3. It is very probable they were conscious of the fact, as the Jewish doctors affirm. If it be pretended that some of them were infants, the text doth not say so, but only calls them sons and daughters. And considering that Achan was an old man, as is most probable, because he was the fifth person from Judah, (of which See Poole "Joshua 7:1",) it seems most likely that the children were grown up, and so capable of knowing, and concealing or discovering this fact. Nor doth it follow that they were not guilty because it is not said so; for it is apparent that many circumstances are omitted in divers historical relations in Scripture, which sometimes are supplied in other places.
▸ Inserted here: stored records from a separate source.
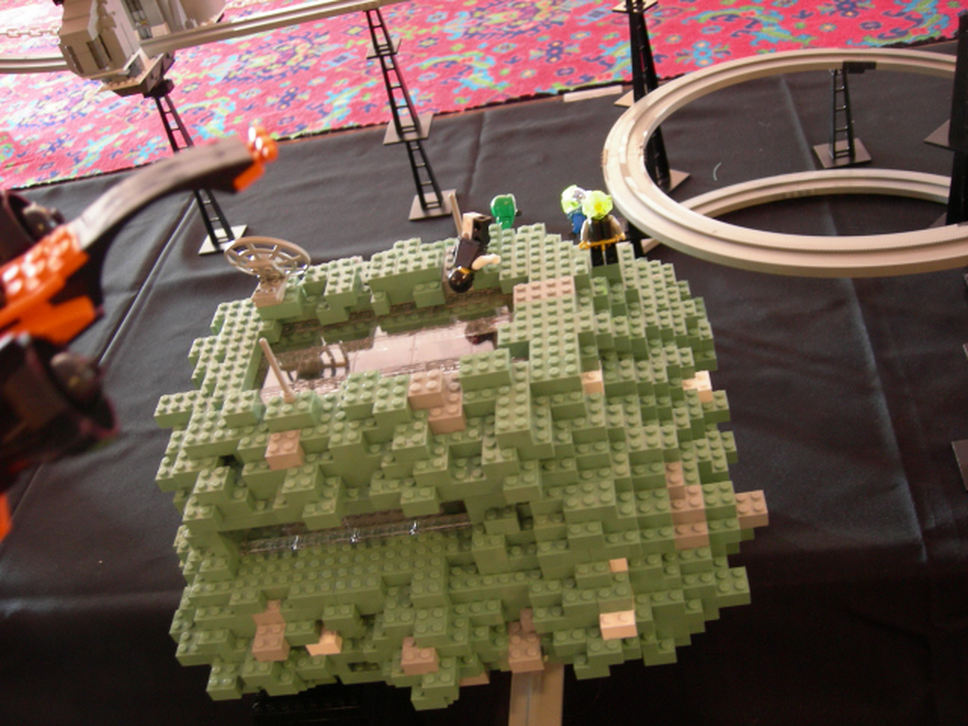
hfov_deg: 51.4
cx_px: 484
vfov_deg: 39.7
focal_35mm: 36
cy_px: 363
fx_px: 1007
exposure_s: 1/2.9
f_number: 2.7
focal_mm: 7.5
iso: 200
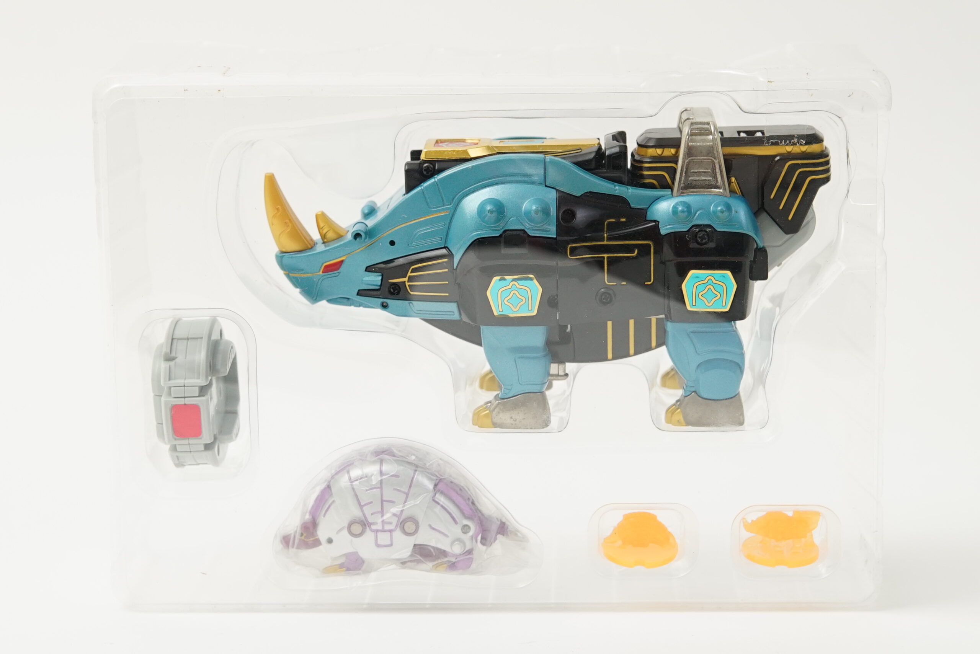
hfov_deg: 22.6
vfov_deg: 15.2
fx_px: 2451
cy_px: 327
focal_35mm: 90
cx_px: 490
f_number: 6.3
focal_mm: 60
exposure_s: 1/40
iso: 1000
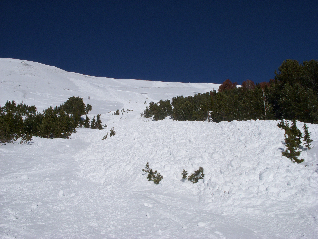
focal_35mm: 38
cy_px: 120
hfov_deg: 49.0
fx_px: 349
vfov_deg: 37.7
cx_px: 159
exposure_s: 1/1250
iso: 100
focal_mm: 6.3
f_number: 6.6
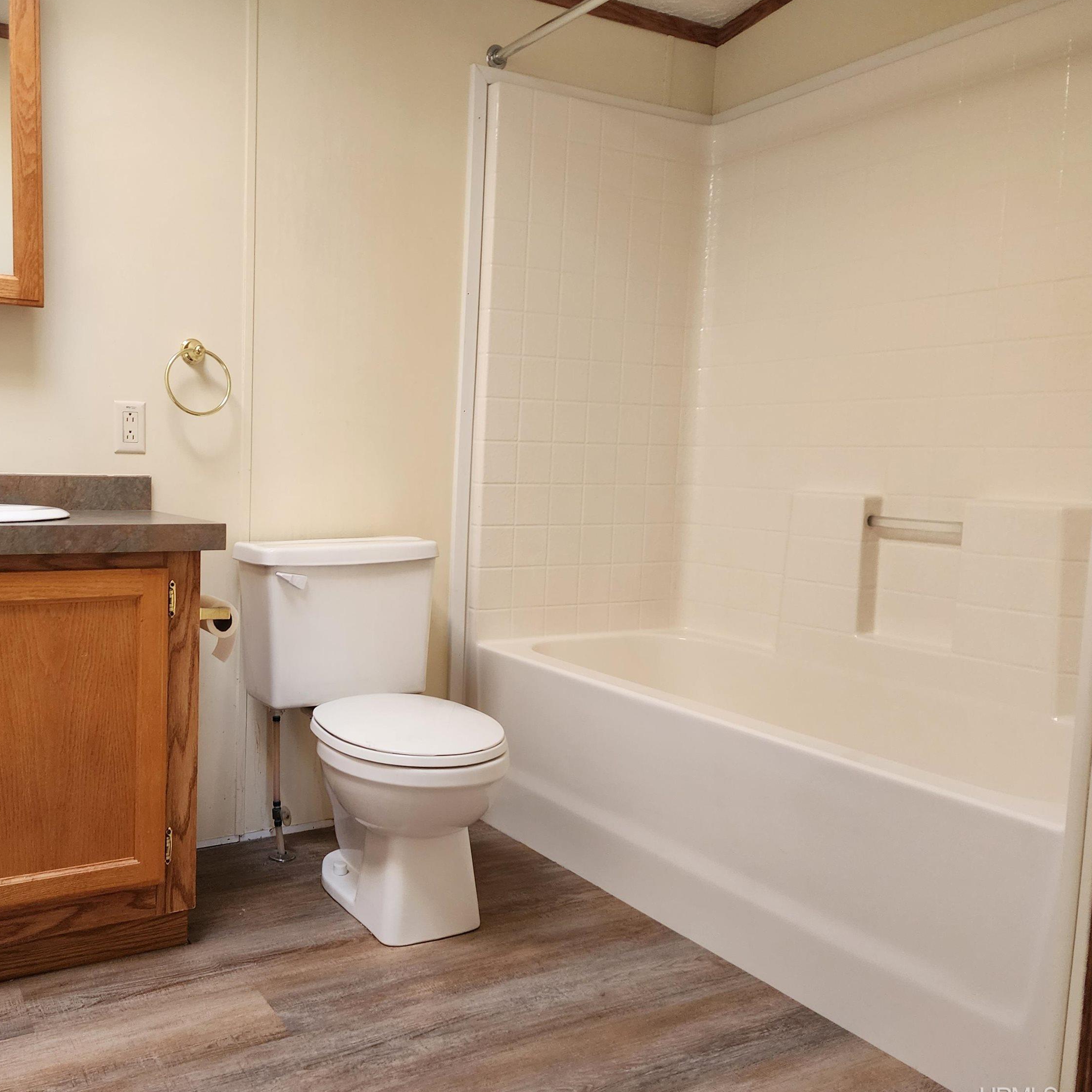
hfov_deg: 56.1
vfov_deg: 57.3
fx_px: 999
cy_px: 557
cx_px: 363
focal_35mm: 28
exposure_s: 1/120
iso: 500
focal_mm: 6.4
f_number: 1.8
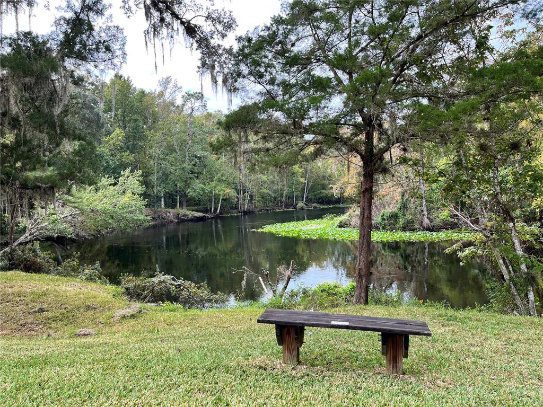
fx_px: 408
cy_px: 204
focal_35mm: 26
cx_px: 272
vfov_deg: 53.1
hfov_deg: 67.3
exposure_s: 1/710
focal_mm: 5.1
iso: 50
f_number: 1.6
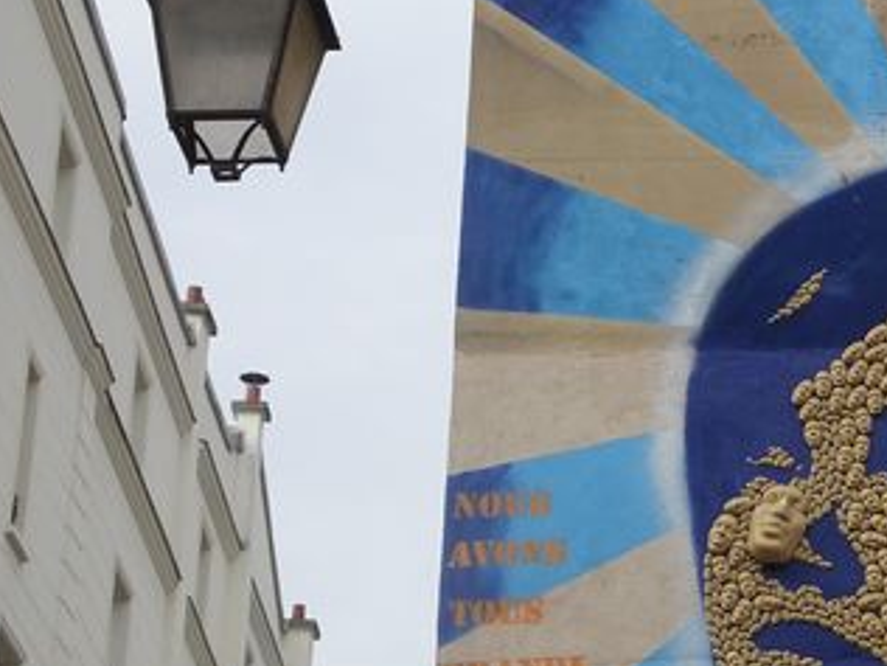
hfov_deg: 14.5
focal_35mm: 133
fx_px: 3408
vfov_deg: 11.1
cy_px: 412
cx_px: 952
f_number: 4.5
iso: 80
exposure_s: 1/250
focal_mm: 10.23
His oxen, and his asses, and his sheep; which, though not capable of sin, nor of punishment properly so called, yet, as they were made for man’s use, so they are rightly destroyed for man’s good; and being daily killed for our bodily food, it cannot seem strange to kill them for the instruction of our minds, that hereby we might learn the detestable and contagious nature of sin, which involves innocent creatures in its plagues; and how much sorer punishments are reserved for man, who having a law given to him, and that excellent gift of reason and will to restrain him from the transgressions of it, his guilt must needs be unspeakably greater, and therefore his sufferings more severe and terrible. Further, by this enumeration it appears that he had no colour of necessity to induce him to this fact, but was wholly inexcusable.

Verse 25

Stoned him with stones, and burned him with fire; which is easily understood, both out of the following words, and from God’s command to do so, Joshua 7:15, which doubtless was here executed.

Quest. How could both these deaths be inflicted upon them?

Answ. It seems they were stoned to death, which was the punishment of such offenders, Numbers 15:35, and not burned to death; and therefore the stoning only of Achan is mentioned here, and not his burning; and God would have their dead carcasses burned to show his utmost detestation of such persons as break forth into sins of such a public scandal and mischief. And for the burning of Achan, commanded Joshua 7:15, it seems not likely to be meant of his burning alive, because that burning is common to him, and all that he hath, as is there expressed; but of the burning of his dead carcass, and other lifeless things, as the manner was with accursed things, Deuteronomy 13:16.

Verse 26

A great heap of stones; as a monument of the sin and judgment here mentioned, that others might be instructed and warned by the example; and as a brand of infamy, as Joshua 8:29; 2 Samuel 18:17.

The valley of Achor; or, the valley of trouble, from the double trouble expressed Joshua 7:25.